The compression behaviors of titanium/carbamide powder mixtures in the preparation of biomedical titanium scaffolds with the space holder method

• Compression behaviors of titanium/carbamide powder mixtures were investigated.
• Critical pressures for deformation of carbamide space holder were also determined.
• The mixture showed intermediate compression behaviors of the component powders.
• Yield pressure decreased with increasing volume fraction of carbamide.
• The rule of mixtures was applicable to estimate appropriate compacting pressures.

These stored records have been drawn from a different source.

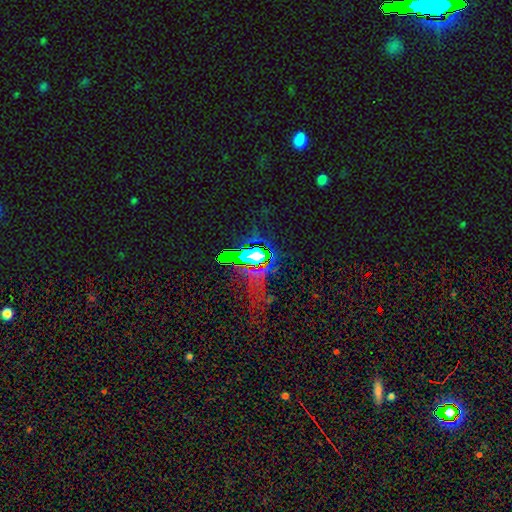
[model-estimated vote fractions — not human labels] Overall: star or artifact (72%).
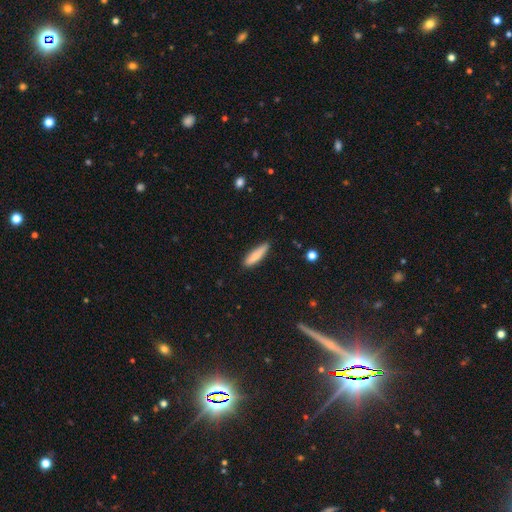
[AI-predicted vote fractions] Overall: smooth (81%). How rounded: cigar-shaped (74%). Merging: none (84%).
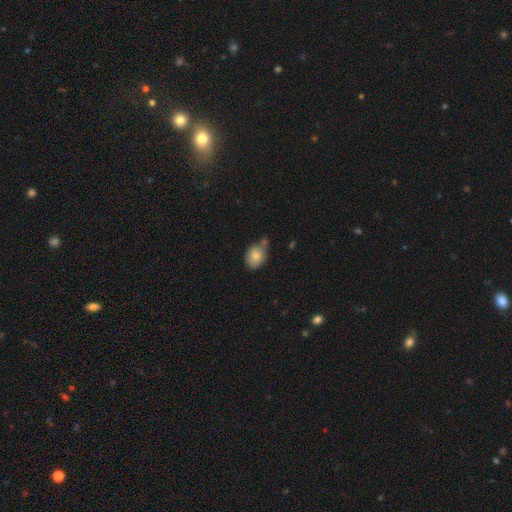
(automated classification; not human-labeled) A smooth galaxy with no disk features (81%) that is in between round and cigar-shaped (58%).

Vote fractions:
- Smooth or featured? smooth: 81% / featured or disk: 11% / star or artifact: 8%
- How rounded? in between: 58% / round: 41% / cigar-shaped: 1%
- Merging? none: 51% / minor disturbance: 26% / merger: 18% / major disturbance: 6%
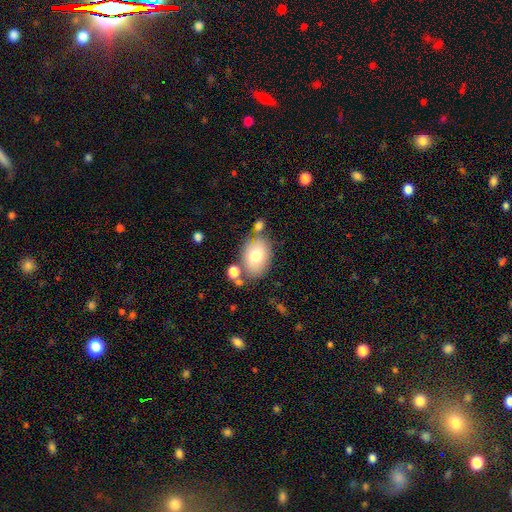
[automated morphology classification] Smooth or featured? smooth (72%)
How rounded? in between (77%)
Merging? none (67%)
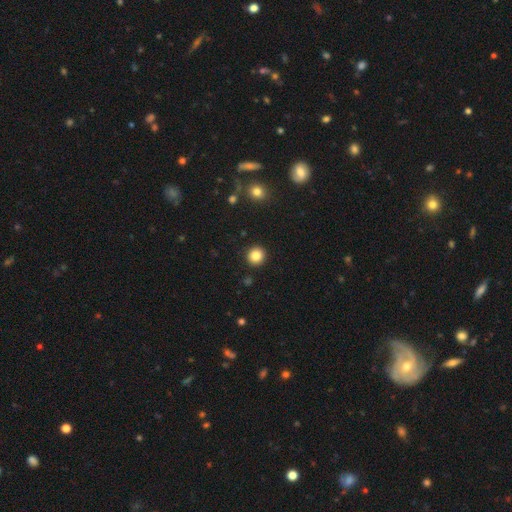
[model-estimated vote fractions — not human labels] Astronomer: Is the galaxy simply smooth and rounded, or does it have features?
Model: smooth — 85%.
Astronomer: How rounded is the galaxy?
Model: round — 93%.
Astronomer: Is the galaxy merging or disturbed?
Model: none — 93%.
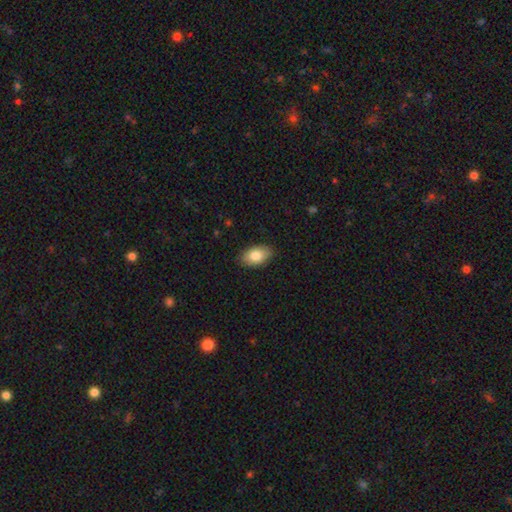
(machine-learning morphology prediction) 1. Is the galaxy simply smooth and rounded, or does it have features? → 83% smooth, 10% featured or disk, 7% star or artifact.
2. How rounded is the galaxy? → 93% in between, 6% round, 2% cigar-shaped.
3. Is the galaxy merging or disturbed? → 87% none, 10% minor disturbance, 2% major disturbance, 1% merger.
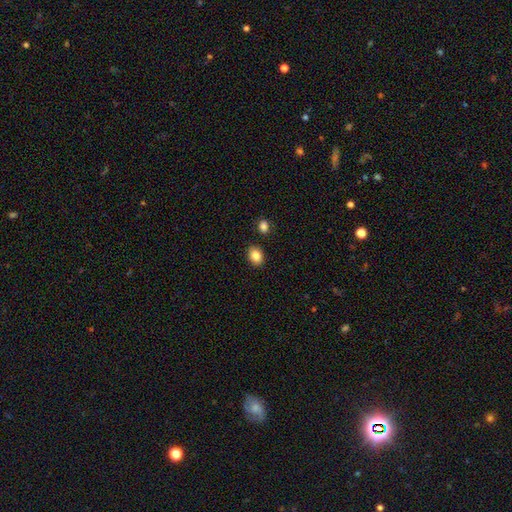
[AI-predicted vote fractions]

Titanium has been widely used as a preferred metallic biomaterial for bone tissue engineering scaffolds. So far, a number of techniques have been developed to produce porous-structured titanium, including the space holder method. However, a number of technological challenges are still present, such as the difficulties in controlling the geometry changes of space-holding particles during the compaction of titanium/space holder powder mixtures. In this research, a series of experiments were performed to investigate the compression behaviors of titanium/carbamide powder mixtures and determine maximum compacting pressures, considering the specific net energy expended during the process, the at-pressure relative density of powder compacts and the yield pressure derived from the load–displacement plots of powder compression cycles. The results showed that the titanium and carbamide powders exhibited dissimilar compression behaviors and titanium/carbamide powder mixtures exhibited intermediate compression behaviors of the monolithic titanium and carbamide powders. The yield pressures of titanium/carbamide powder mixtures, obtained from the Heckel plots and used as a measure for the appropriate compacting pressures, decreased with increasing volume fraction of carbamide in the mixture. The rule of mixtures was found to be applicable to predict the compression behaviors and the appropriate compacting pressures of titanium/carbamide powder mixtures. However, limitations of this model were recognized in the case of compacting mixtures with large volume fractions of carbamide space-holding particles (x > 50%) and at high pressures (P > 300 MPa).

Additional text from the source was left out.